**Task statement**
Exact copies of the lines from the start of the records through the line with "Romaine Lettuce, Mesclun Greens" are what the answer must hold; pictures are not part of it.

####################

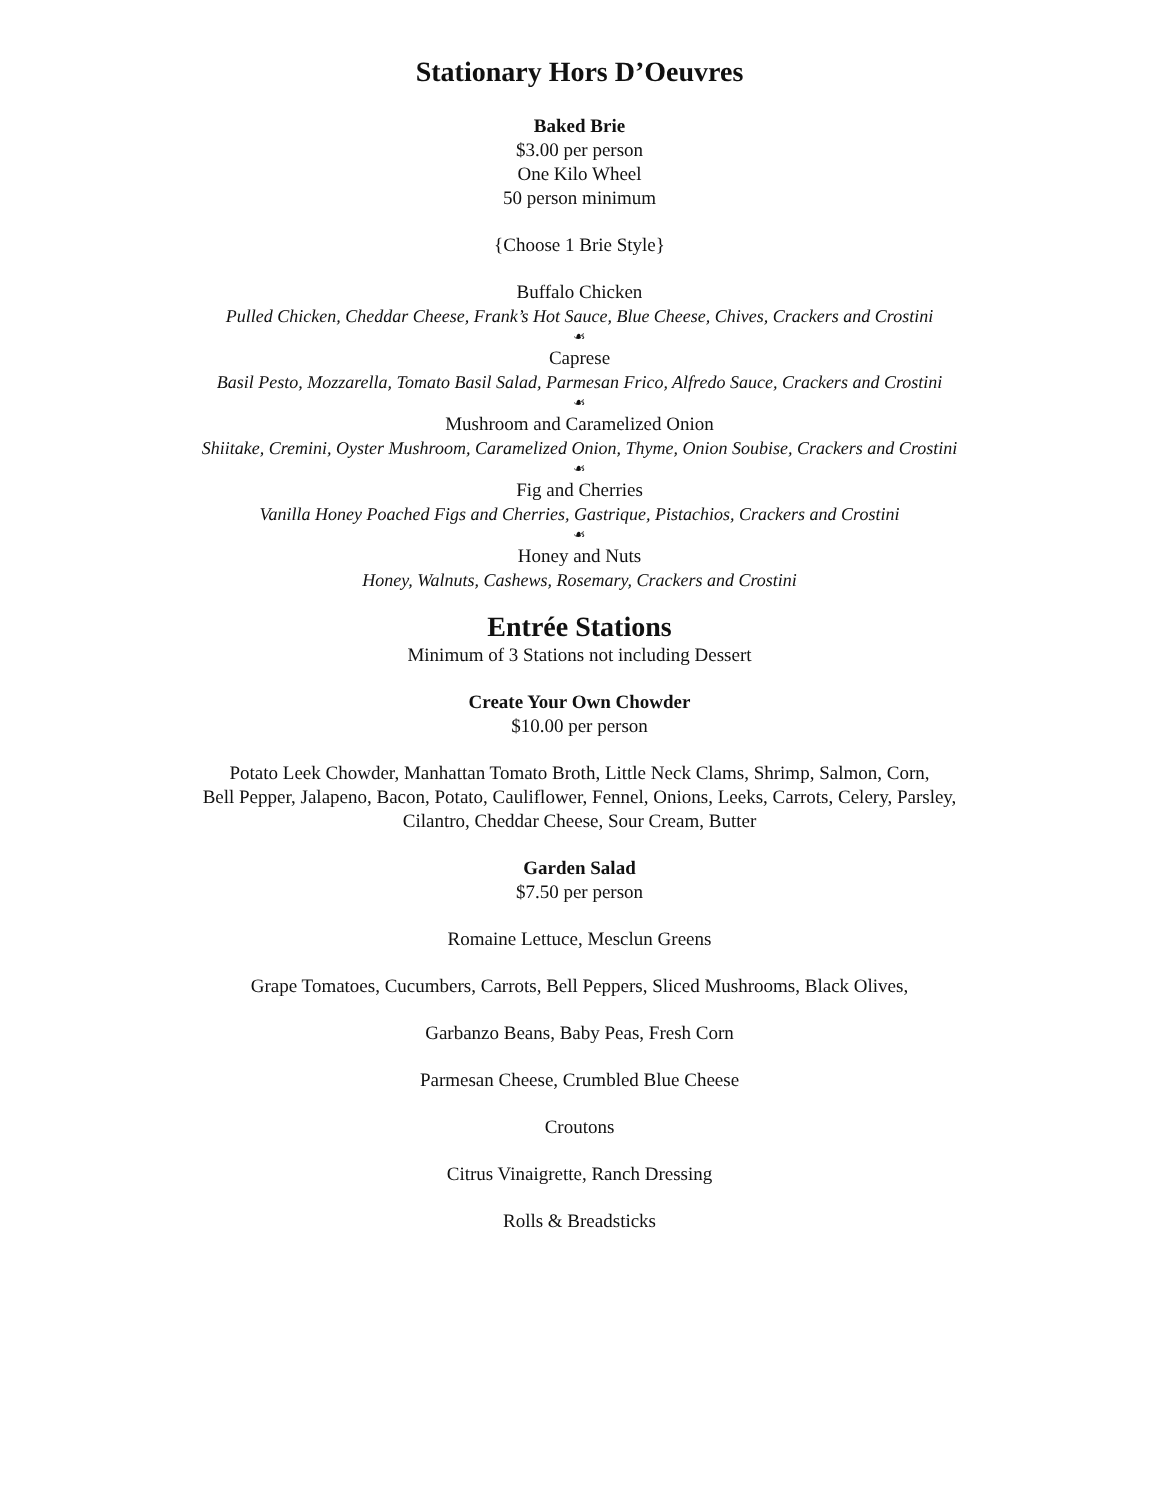Stationary Hors D’Oeuvres
Baked Brie
$3.00 per person
One Kilo Wheel
50 person minimum
{Choose 1 Brie Style}
Buffalo Chicken
Pulled Chicken, Cheddar Cheese, Frank’s Hot Sauce, Blue Cheese, Chives, Crackers and Crostini
☙
Caprese
Basil Pesto, Mozzarella, Tomato Basil Salad, Parmesan Frico, Alfredo Sauce, Crackers and Crostini
☙
Mushroom and Caramelized Onion
Shiitake, Cremini, Oyster Mushroom, Caramelized Onion, Thyme, Onion Soubise, Crackers and Crostini
☙
Fig and Cherries
Vanilla Honey Poached Figs and Cherries, Gastrique, Pistachios, Crackers and Crostini
☙
Honey and Nuts
Honey, Walnuts, Cashews, Rosemary, Crackers and Crostini
Entrée Stations
Minimum of 3 Stations not including Dessert
Create Your Own Chowder
$10.00 per person
Potato Leek Chowder, Manhattan Tomato Broth, Little Neck Clams, Shrimp, Salmon, Corn,
Bell Pepper, Jalapeno, Bacon, Potato, Cauliflower, Fennel, Onions, Leeks, Carrots, Celery, Parsley,
Cilantro, Cheddar Cheese, Sour Cream, Butter
Garden Salad
$7.50 per person
Romaine Lettuce, Mesclun Greens
Grape Tomatoes, Cucumbers, Carrots, Bell Peppers, Sliced Mushrooms, Black Olives,
Garbanzo Beans, Baby Peas, Fresh Corn
Parmesan Cheese, Crumbled Blue Cheese
Croutons
Citrus Vinaigrette, Ranch Dressing
Rolls & Breadsticks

####################

**Answer to this exercise**
Stationary Hors D’Oeuvres
Baked Brie
$3.00 per person
One Kilo Wheel
50 person minimum
{Choose 1 Brie Style}
Buffalo Chicken
Pulled Chicken, Cheddar Cheese, Frank’s Hot Sauce, Blue Cheese, Chives, Crackers and Crostini
☙
Caprese
Basil Pesto, Mozzarella, Tomato Basil Salad, Parmesan Frico, Alfredo Sauce, Crackers and Crostini
☙
Mushroom and Caramelized Onion
Shiitake, Cremini, Oyster Mushroom, Caramelized Onion, Thyme, Onion Soubise, Crackers and Crostini
☙
Fig and Cherries
Vanilla Honey Poached Figs and Cherries, Gastrique, Pistachios, Crackers and Crostini
☙
Honey and Nuts
Honey, Walnuts, Cashews, Rosemary, Crackers and Crostini
Entrée Stations
Minimum of 3 Stations not including Dessert
Create Your Own Chowder
$10.00 per person
Potato Leek Chowder, Manhattan Tomato Broth, Little Neck Clams, Shrimp, Salmon, Corn,
Bell Pepper, Jalapeno, Bacon, Potato, Cauliflower, Fennel, Onions, Leeks, Carrots, Celery, Parsley,
Cilantro, Cheddar Cheese, Sour Cream, Butter
Garden Salad
$7.50 per person
Romaine Lettuce, Mesclun Greens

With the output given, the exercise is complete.